Насколько я смог понять то, что возбужденно, перебивая себя саму, рассказала мне миссис Миллер — впрочем, без малейшего английского акцента, на нашем швейцарском немецком, — она получила письмо от Католической академии в Пассау, где сообщалось, что ей собираются присвоить звание почетного доктора (одно у нее уже было — от Эдинбургского университета). Итак, она приехала в Пассау — а из Феникса, штат Аризона, это долгий путь, — и на представительном торжестве в зале, где висело множество распятий, ей надели докторскую шапочку. Это была награда за труд всей ее жизни, который не имел отношения ни к какому университету. Она была этнологом или чем-то в этом роде, хотя и плевала на то, как ее коллеги определяют это понятие. Просто она делала все, что казалось необходимым, и не чуралась даже работы с лопатой.
— Я раскопала кучу захоронений, — сказала она.
Понятно, что теперь я слушал очень внимательно. Она работала — я почувствовал необычайное волнение, когда услышал это, — на землях племени навахо. В районе Четырех Углов, там, где встречаются четыре штата — Нью-Мексико, Аризона, Колорадо и Юта. (Она обосновалась там, потому что молоденькой девочкой, выросшей в моем городе, вышла замуж за некоего мистера Миллера, который увез ее к себе на родину, а сам вскоре сбежал с другой.) Ее база находится в Уиндоу-Роке, штат Аризона, своего рода столице навахо, где она уже много десятилетий живет в одном и том же мотеле. (Там ее и застало письмо из Пассау. И тогда она на своем пикапе «тойота» проехала триста миль до аэропорта Феникса, штат Аризона.)

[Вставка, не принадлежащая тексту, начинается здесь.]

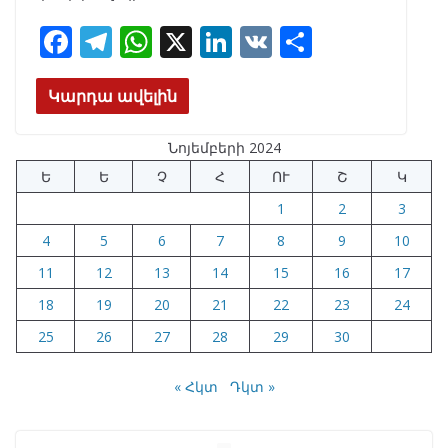
F
T
W
X
Li
V
S
ac
el
h
n
K
h
e
e
at
k
ar
Կարդա ավելին
b
gr
s
e
e
Նոյեմբերի 2024
o
a
A
dI
Ե
Ե
Չ
Հ
ՈՒ
Շ
Կ
o
m
p
n
1
2
3
k
p
4
5
6
7
8
9
10
11
12
13
14
15
16
17
18
19
20
21
22
23
24
25
26
27
28
29
30
« Հկտ
Դկտ »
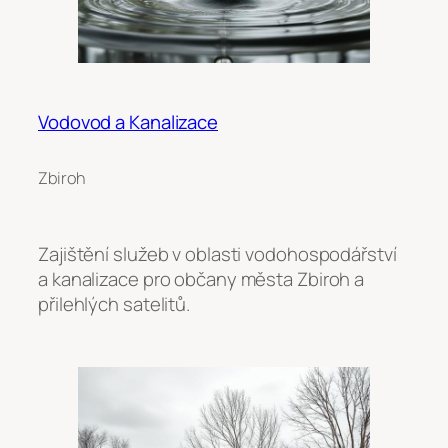
Vodovod a Kanalizace
Zbiroh
Zajištění služeb v oblasti vodohospodářství
a kanalizace pro občany města Zbiroh a
přilehlých satelitů.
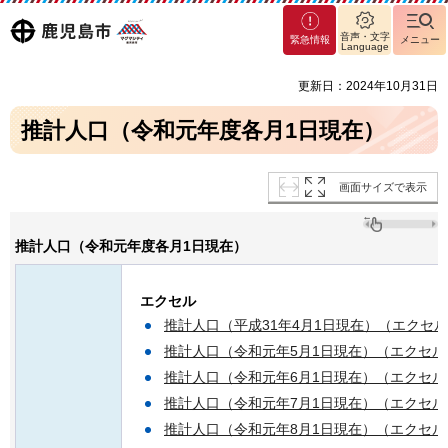
マグ
鹿児島
音声・文字
緊急情報
メニュー
マシ
Language
ティ
市
更新日：2024年10月31日
鹿児
島市
推計人口（令和元年度各月1日現在）
画面サイズで表示
推計人口（令和元年度各月1日現在）
エクセル
推計人口（平成31年4月1日現在）（エクセル：
推計人口（令和元年5月1日現在）（エクセル：
推計人口（令和元年6月1日現在）（エクセル：
推計人口（令和元年7月1日現在）（エクセル：
推計人口（令和元年8月1日現在）（エクセル：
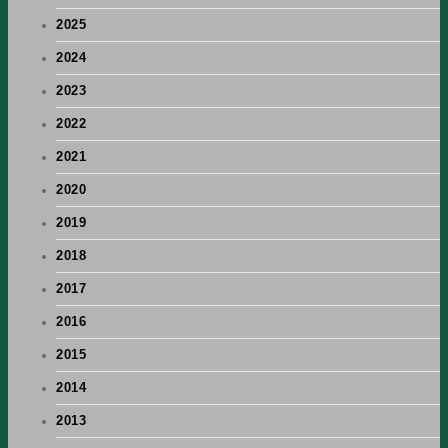
2025
2024
2023
2022
2021
2020
2019
2018
2017
2016
2015
2014
2013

На самом деле индейцы так заворожили мою новую знакомую, что, даже когда мистер Миллер исчез из ее жизни, она осталась на земле навахо. Но ее не интересовали индейский фольклор, древние обычаи и отношения между племенами, она искала следы последних боев за независимость. Когда в индейцах, хоть они давно уже работали на автозаправочных станциях, держали бары или водили автобусы, вскипала уязвленная гордость и что они тогда делали. Когда они на какое-то мгновение путали свое сегодняшнее существование со славным прошлым, в котором все они в боевой раскраске скакали на быстрых, как молния, конях. Миссис Миллер не волновали героические битвы прошлых веков. Битвы при Саммит-Спрингс и Сэнди-Хилл-Крик. Нет, ее интересовали обреченные на неудачу маленькие бунты нашего времени, еще не успевшего стать прошлым, битвы за свободу, которые напоминали драки в пивнушках, но в результате один или двое погибали на поле боя. Кроме нее, никто и никогда не занимался этими почти незаметными взрывами ярости и отчаяния. При одной такой драке она даже присутствовала, сразу после приезда в Уиндоу-Рок, так сказать, во время медового месяца с мистером Миллером. Разгромленный бар, мертвый турист из Вермонта и убийца, девятнадцатилетний навахо, пытающийся снять с него скальп, но уже утративший навык своих отцов. В результате, когда полицейская машина с сиреной приехала на поле боя, юный герой стоял на коленях перед своей залитой кровью жертвой и плакал. Вокруг растерянные посетители бара, среди них и миссис Миллер. Она-то знала, как правильно снимать скальп, уже тогда знала, но не успела подсказать молодому индейцу. Слишком уж быстро подоспел шериф. Убийцу увели осудили на смертную казнь, и дело вскоре было забыто.
Вот тут-то у миссис Миллер и родилась идея. С этого дня она занялась составлением полного документального отчета обо всех таких случаях и, проводя исследования от момента своего прибытия в Америку в глубь истории, уже добралась до времен перед Второй мировой войной.
— Сейчас я занимаюсь случаем тысяча девятьсот тридцать восьмого года, — продолжила она. — Совсем другой масштаб. Десяток погибших, и ни один человек не хочет говорить. Знаете, что я вам скажу? — Теперь она горела, как факел. — Это стоит денег! Ни один индеец ничего не рассказывает бесплатно! На мотель уходит четыреста баксов в месяц! — Она фыркнула. — А они дают мне почетную степень, эти католики, и ни копейки денег! Только почет. А я живу на страховку по старости! Тысяча сто тридцать франков в месяц! See what I mean?[9]